Top of Data for this task

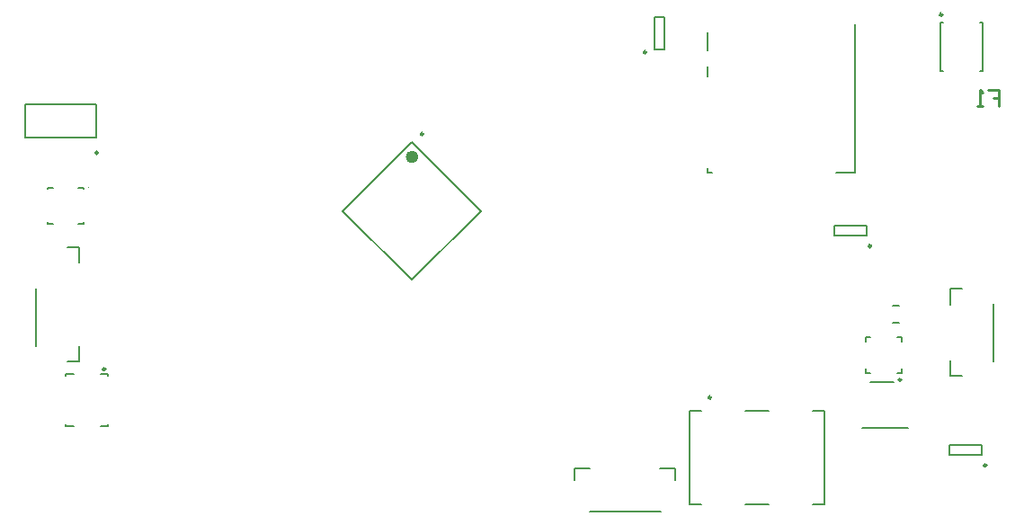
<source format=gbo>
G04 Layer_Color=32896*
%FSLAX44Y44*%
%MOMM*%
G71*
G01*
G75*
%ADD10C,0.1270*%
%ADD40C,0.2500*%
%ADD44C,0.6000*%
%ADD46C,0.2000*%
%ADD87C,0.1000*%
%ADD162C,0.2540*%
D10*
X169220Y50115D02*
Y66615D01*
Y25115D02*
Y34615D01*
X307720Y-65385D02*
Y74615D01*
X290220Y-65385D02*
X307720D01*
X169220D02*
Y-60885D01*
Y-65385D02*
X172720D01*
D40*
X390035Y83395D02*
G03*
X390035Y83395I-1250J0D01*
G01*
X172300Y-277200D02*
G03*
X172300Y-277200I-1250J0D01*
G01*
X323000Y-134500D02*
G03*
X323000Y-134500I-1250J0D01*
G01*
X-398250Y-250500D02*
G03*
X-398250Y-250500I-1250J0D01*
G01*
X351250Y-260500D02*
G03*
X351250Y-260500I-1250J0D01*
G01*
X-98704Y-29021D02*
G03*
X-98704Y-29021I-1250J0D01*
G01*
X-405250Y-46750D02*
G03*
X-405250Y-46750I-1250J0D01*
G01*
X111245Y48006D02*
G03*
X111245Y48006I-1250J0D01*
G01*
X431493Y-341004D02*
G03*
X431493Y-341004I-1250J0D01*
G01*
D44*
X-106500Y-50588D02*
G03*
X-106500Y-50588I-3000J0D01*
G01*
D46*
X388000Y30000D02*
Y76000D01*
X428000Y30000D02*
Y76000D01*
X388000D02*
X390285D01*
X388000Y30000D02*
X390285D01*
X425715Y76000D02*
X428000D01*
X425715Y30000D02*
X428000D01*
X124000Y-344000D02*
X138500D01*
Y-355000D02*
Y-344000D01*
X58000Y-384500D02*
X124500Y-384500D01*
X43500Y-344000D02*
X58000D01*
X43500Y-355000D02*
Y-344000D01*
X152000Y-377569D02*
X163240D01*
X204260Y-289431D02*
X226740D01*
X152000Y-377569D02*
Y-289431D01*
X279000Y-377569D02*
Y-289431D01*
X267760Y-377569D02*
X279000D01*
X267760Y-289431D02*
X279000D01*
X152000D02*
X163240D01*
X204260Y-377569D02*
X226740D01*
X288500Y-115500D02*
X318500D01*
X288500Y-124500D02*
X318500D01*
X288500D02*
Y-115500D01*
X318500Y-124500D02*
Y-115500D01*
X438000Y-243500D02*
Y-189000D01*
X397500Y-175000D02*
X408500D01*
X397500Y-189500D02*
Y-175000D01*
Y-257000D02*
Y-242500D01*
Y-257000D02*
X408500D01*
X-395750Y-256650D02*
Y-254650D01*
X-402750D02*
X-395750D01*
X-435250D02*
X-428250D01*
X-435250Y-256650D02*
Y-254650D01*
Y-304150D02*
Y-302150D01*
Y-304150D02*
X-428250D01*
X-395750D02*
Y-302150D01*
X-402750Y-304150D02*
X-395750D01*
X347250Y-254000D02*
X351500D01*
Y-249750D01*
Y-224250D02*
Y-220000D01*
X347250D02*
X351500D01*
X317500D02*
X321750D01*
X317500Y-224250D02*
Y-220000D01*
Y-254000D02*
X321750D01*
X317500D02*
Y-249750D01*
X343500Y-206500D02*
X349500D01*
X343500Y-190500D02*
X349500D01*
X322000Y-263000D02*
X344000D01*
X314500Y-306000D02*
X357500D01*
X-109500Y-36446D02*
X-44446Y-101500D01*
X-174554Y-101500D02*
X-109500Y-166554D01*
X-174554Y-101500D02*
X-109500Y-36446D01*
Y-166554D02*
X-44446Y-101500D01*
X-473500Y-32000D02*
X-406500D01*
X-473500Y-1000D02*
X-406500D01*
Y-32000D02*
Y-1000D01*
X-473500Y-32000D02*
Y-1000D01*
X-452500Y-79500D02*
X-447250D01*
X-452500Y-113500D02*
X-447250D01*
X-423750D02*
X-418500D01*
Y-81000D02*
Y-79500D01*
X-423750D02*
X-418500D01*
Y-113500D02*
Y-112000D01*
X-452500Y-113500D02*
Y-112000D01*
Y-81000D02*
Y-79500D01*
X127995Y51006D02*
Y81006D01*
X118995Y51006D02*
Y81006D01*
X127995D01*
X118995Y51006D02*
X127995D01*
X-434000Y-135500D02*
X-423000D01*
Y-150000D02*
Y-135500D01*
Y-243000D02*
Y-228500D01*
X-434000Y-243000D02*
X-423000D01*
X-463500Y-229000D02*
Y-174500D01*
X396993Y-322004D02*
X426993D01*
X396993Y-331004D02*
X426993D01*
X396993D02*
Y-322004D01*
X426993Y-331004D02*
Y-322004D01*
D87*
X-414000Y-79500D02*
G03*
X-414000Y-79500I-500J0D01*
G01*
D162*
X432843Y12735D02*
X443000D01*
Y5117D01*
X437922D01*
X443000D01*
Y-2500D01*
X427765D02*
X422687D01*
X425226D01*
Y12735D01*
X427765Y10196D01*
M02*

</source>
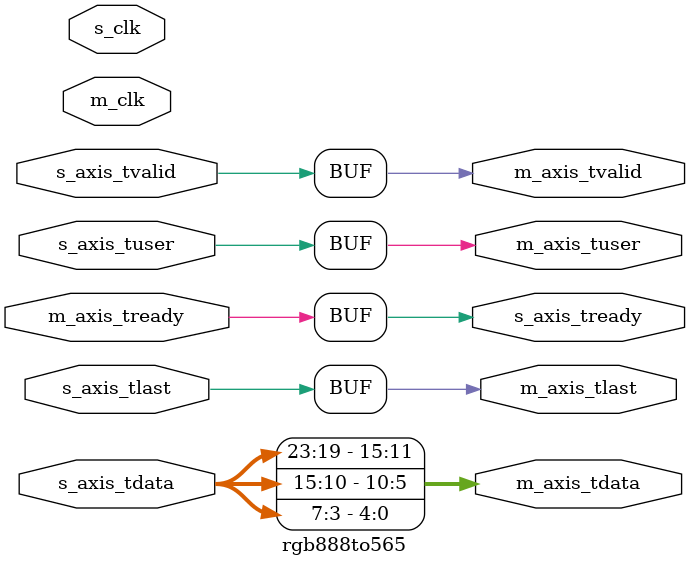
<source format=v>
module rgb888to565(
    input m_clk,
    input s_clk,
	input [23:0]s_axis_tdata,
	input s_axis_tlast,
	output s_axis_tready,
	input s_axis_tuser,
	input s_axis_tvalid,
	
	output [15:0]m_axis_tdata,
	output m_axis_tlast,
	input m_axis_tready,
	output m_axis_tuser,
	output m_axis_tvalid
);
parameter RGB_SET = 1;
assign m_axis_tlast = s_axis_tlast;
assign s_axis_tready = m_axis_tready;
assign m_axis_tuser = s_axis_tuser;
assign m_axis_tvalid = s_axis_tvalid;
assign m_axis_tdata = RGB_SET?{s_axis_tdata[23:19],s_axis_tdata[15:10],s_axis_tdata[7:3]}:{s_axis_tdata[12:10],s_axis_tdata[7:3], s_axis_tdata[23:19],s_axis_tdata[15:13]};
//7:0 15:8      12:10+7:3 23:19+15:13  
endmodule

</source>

Bottom of Data for this task
Top of Data for this task

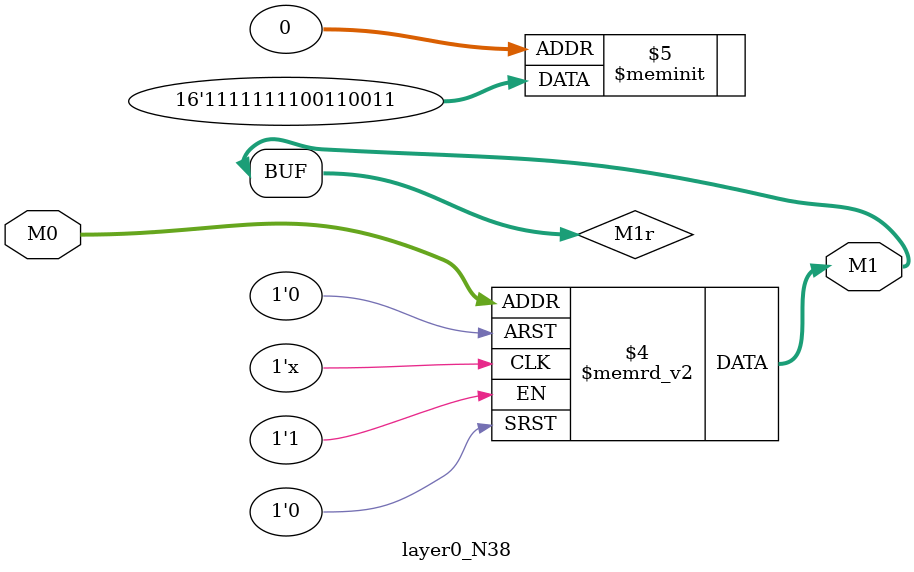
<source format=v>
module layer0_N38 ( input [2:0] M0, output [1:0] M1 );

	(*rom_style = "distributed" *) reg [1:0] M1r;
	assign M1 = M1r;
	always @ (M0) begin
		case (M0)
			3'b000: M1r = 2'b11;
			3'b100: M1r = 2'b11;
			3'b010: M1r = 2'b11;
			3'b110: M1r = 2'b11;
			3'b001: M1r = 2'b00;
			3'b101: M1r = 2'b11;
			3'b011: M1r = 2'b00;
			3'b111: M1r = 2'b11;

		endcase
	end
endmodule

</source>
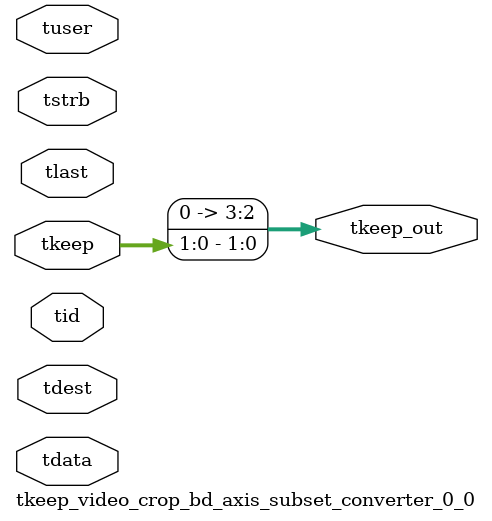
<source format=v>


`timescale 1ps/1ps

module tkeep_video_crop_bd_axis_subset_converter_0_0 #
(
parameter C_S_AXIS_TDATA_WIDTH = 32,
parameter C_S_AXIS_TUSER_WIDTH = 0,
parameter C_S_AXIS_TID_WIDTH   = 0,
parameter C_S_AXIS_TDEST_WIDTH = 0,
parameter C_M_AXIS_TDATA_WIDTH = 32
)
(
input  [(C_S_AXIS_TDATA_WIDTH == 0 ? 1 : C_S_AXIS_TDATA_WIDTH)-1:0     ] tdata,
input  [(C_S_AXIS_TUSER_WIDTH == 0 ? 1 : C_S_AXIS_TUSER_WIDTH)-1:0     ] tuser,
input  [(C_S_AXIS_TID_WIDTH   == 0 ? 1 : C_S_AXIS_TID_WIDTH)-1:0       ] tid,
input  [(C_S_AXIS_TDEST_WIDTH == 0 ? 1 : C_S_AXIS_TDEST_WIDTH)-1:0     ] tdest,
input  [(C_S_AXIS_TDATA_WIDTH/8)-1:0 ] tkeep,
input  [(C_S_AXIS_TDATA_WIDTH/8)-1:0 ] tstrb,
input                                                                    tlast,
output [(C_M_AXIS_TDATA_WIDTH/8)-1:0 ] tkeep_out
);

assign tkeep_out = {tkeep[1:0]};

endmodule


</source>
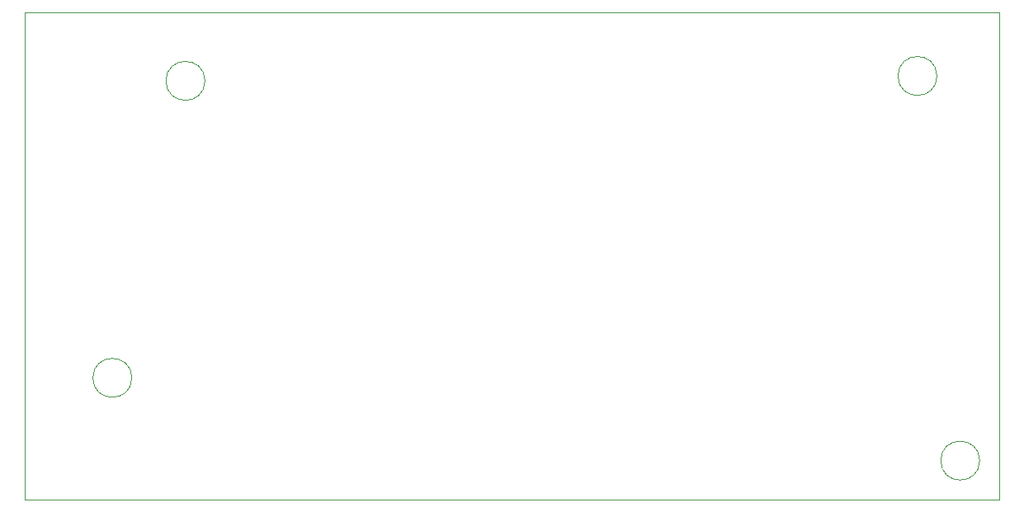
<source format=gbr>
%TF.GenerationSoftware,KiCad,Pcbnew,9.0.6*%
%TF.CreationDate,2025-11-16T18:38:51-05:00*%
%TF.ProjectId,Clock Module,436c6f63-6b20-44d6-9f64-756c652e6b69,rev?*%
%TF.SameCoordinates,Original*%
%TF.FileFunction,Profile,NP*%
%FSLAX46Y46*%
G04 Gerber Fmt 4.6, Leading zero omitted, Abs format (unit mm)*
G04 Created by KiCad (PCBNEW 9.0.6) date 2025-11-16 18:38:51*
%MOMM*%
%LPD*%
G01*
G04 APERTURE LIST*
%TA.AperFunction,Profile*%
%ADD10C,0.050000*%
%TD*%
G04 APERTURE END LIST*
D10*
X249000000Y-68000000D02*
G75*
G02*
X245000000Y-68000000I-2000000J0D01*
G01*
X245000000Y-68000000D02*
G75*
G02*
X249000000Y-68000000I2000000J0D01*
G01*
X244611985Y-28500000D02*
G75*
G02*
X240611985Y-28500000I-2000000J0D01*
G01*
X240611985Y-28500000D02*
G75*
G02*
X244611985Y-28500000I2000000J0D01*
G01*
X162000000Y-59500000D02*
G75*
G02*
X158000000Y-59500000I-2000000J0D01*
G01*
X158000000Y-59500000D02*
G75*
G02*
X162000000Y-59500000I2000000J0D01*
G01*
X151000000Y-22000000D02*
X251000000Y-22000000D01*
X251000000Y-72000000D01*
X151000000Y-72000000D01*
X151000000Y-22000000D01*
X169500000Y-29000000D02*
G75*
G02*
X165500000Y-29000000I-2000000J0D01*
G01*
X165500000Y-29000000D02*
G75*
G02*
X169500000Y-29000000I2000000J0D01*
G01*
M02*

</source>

Bottom of Data for this task

▶ [Exercise directions]: Starting with the line that holds "<source format=gbo>" and ending with the line that holds "X138500D01*", retype every line in the data above exactly, and nothing else.

▶ [Answer to this task]:
<source format=gbo>
G04 Layer_Color=32896*
%FSLAX44Y44*%
%MOMM*%
G71*
G01*
G75*
%ADD10C,0.1270*%
%ADD40C,0.2500*%
%ADD44C,0.6000*%
%ADD46C,0.2000*%
%ADD87C,0.1000*%
%ADD162C,0.2540*%
D10*
X169220Y50115D02*
Y66615D01*
Y25115D02*
Y34615D01*
X307720Y-65385D02*
Y74615D01*
X290220Y-65385D02*
X307720D01*
X169220D02*
Y-60885D01*
Y-65385D02*
X172720D01*
D40*
X390035Y83395D02*
G03*
X390035Y83395I-1250J0D01*
G01*
X172300Y-277200D02*
G03*
X172300Y-277200I-1250J0D01*
G01*
X323000Y-134500D02*
G03*
X323000Y-134500I-1250J0D01*
G01*
X-398250Y-250500D02*
G03*
X-398250Y-250500I-1250J0D01*
G01*
X351250Y-260500D02*
G03*
X351250Y-260500I-1250J0D01*
G01*
X-98704Y-29021D02*
G03*
X-98704Y-29021I-1250J0D01*
G01*
X-405250Y-46750D02*
G03*
X-405250Y-46750I-1250J0D01*
G01*
X111245Y48006D02*
G03*
X111245Y48006I-1250J0D01*
G01*
X431493Y-341004D02*
G03*
X431493Y-341004I-1250J0D01*
G01*
D44*
X-106500Y-50588D02*
G03*
X-106500Y-50588I-3000J0D01*
G01*
D46*
X388000Y30000D02*
Y76000D01*
X428000Y30000D02*
Y76000D01*
X388000D02*
X390285D01*
X388000Y30000D02*
X390285D01*
X425715Y76000D02*
X428000D01*
X425715Y30000D02*
X428000D01*
X124000Y-344000D02*
X138500D01*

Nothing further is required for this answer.